What happens when the treatment is oversized? Is there a category of treatments that you farm out?
What size are your tables that would allow one person to manipulate/fabricate large, multi-width draperies?
Do you mind me asking…what % of your sales is in-house fabrication? Lately, I find myself pushing non-fabricated items (roller shades, woven woods…).
Saves time on my end yet still helps the profit line.
Lisa
Lisa,
I’m with you. I have no clue how they manage that volume with one person, unless their prices are MUCH higher.
I am curious also. I have two part time in house fabricators who total about 50 hour per week, one contracted fabricator with a home workroom that turns one project per week, and I send 3-5 projects per month to another workroom… my soft goods fabrication, fabric & hardware sales make up 50% of my sales, vs. 40% hard window treatments. Sometimes I struggle to keep everyone busy, and I think having fewer full time fabricators in my workroom would streamline things, but I worry about keeping a strong pipeline of projects coming in!

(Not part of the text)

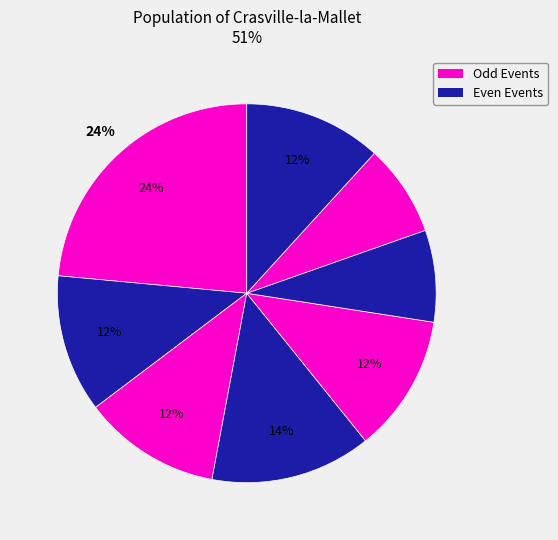

How many slices are in this pie chart?

8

We are about 40%-60%- hard goods-soft goods.
My seamster Boris works a lot – by choice- it fits with his lifestyle right now.
So in normal work hours, my fabricator role is more like 1.5 full time people.
And we outsource about 10% of our total, that he doesn’t have time to do.
It’s not so much based on size, more on complexity and deadlines.
I hope this answers your question.
I’ll look into some of these percentages more to make sure I’m accurate and should have it done of the “people’ module.